Do you even think Hastur will make good on half of His promises of returning this country to the shores of Hali to bask in Carcosa’s infinite twilight? He still has Congress to contend with, at least half of whom remain terrified of their ravenous death cultist base. And, by the way, how do you even pronounce that cabal? QAnon? It’s like we weren’t even meant to utter the word. Oh, and let’s not forget the Cenobite Tribunal solidified by our current Commander-in-Chaos. Let’s see how much Mr. Unspeakable One can get accomplished dealing with Nyarlathotep’s remaining frothing minions.

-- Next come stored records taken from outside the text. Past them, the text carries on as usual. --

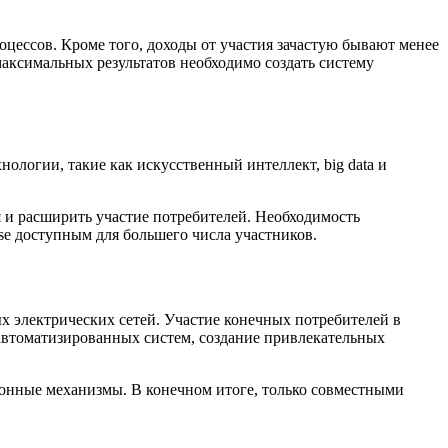
оцессов. Кроме того, доходы от участия зачастую бывают менее
максимальных результатов необходимо создать систему
ологии, такие как искусственный интеллект, big data и
 и расширить участие потребителей. Необходимость
se доступным для большего числа участников.
электрических сетей. Участие конечных потребителей в
 автоматизированных систем, создание привлекательных
ионные механизмы. В конечном итоге, только совместными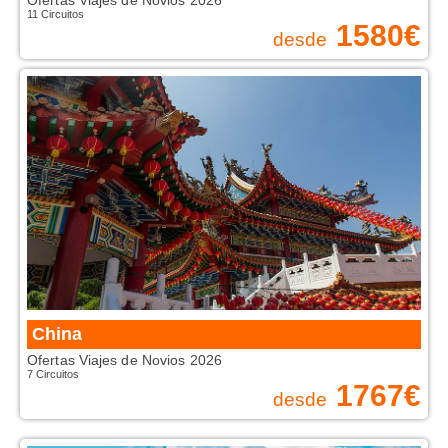
Ofertas Viajes de Novios 2026
11 Circuitos
1580
€
desde
China
Ofertas Viajes de Novios 2026
7 Circuitos
1767
€
desde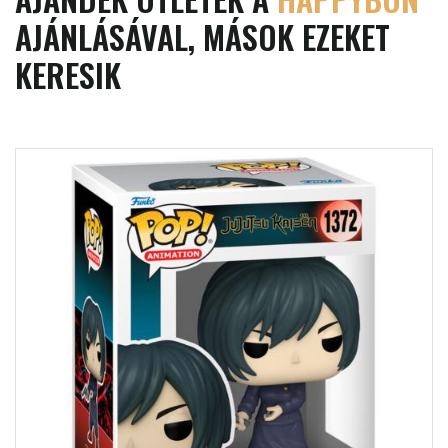
AJÁNLÁSÁVAL, MÁSOK EZEKET
KERESIK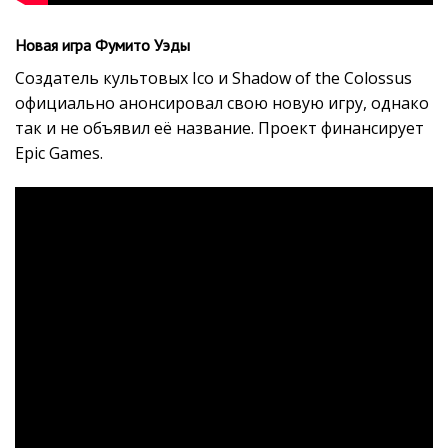
Новая игра Фумито Уэды
Создатель культовых Ico и Shadow of the Colossus
официально анонсировал свою новую игру, однако
так и не объявил её название. Проект финансирует
Epic Games.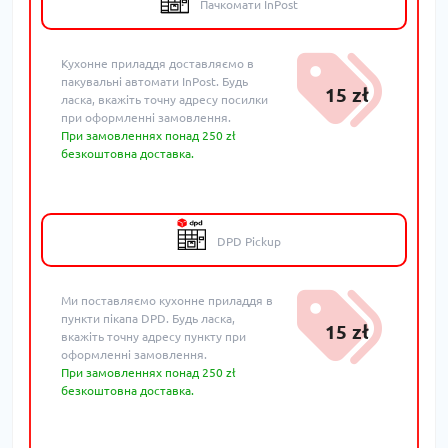
Пачкомати InPost
Кухонне приладдя доставляємо в
пакувальні автомати InPost. Будь
15 zł
ласка, вкажіть точну адресу посилки
при оформленні замовлення.
При замовленнях понад 250 zł
безкоштовна доставка.
DPD Pickup
Ми поставляємо кухонне приладдя в
пункти пікапа DPD. Будь ласка,
15 zł
вкажіть точну адресу пункту при
оформленні замовлення.
При замовленнях понад 250 zł
безкоштовна доставка.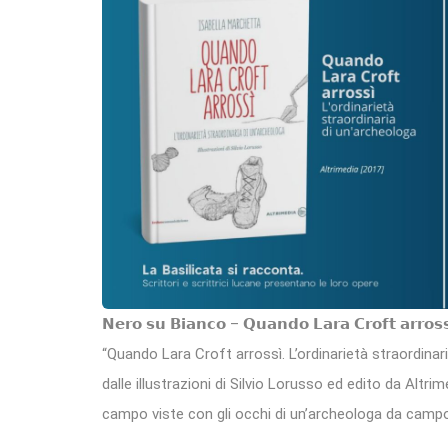
𝗡𝗲𝗿𝗼 𝘀𝘂 𝗕𝗶𝗮𝗻𝗰𝗼 – 𝗤𝘂𝗮𝗻𝗱𝗼 𝗟𝗮𝗿𝗮 𝗖𝗿𝗼𝗳𝘁 𝗮𝗿𝗿𝗼𝘀𝘀
“Quando Lara Croft arrossì. L’ordinarietà straordinar
dalle illustrazioni di Silvio Lorusso ed edito da Altr
campo viste con gli occhi di un’archeologa da camp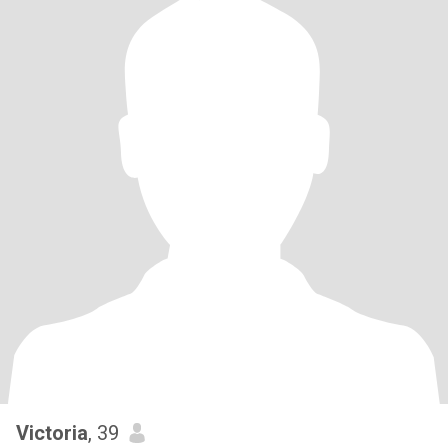
Victoria
, 39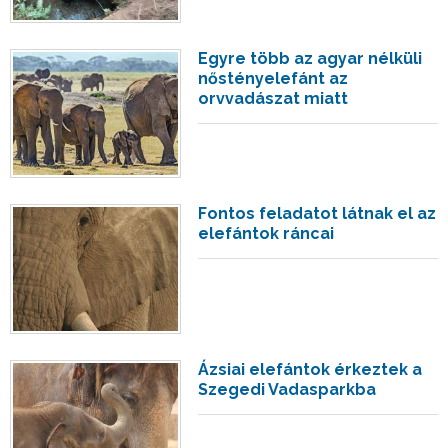
Egyre több az agyar nélküli
nőstényelefánt az
orvvadászat miatt
Fontos feladatot látnak el az
elefántok ráncai
Ázsiai elefántok érkeztek a
Szegedi Vadasparkba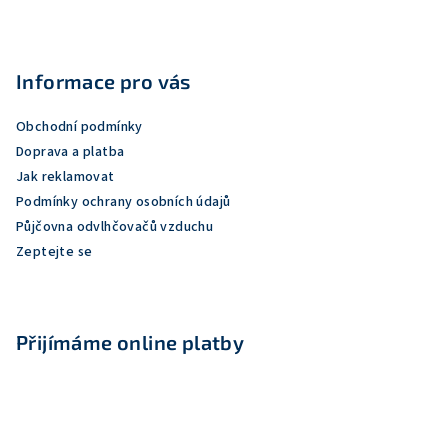
Z
á
p
Informace pro vás
a
Obchodní podmínky
t
Doprava a platba
í
Jak reklamovat
Podmínky ochrany osobních údajů
Půjčovna odvlhčovačů vzduchu
Zeptejte se
Přijímáme online platby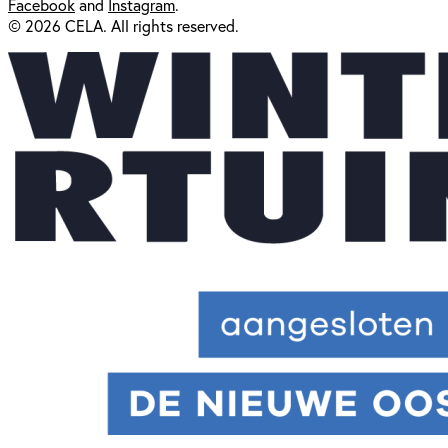
Facebook
and
Instagram
.
© 2026 CELA. All rights reserved.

That is, of course, if the Outer God ever concedes to His richly deserved ceremonial banishment… which He probably won’t, so who the heck knows what we’ll do then. We’re certainly in a real pickle, I’ll give you that.

Looking back on it, do I wish I could retroactively change my vote four years ago and opt for Yidhra instead of casting my lot for the Crawling Chaos? I honestly don’t know, Jerry… I mean, Yidhra? There’s just something about the Dream Witch that always rubbed me the wrong way.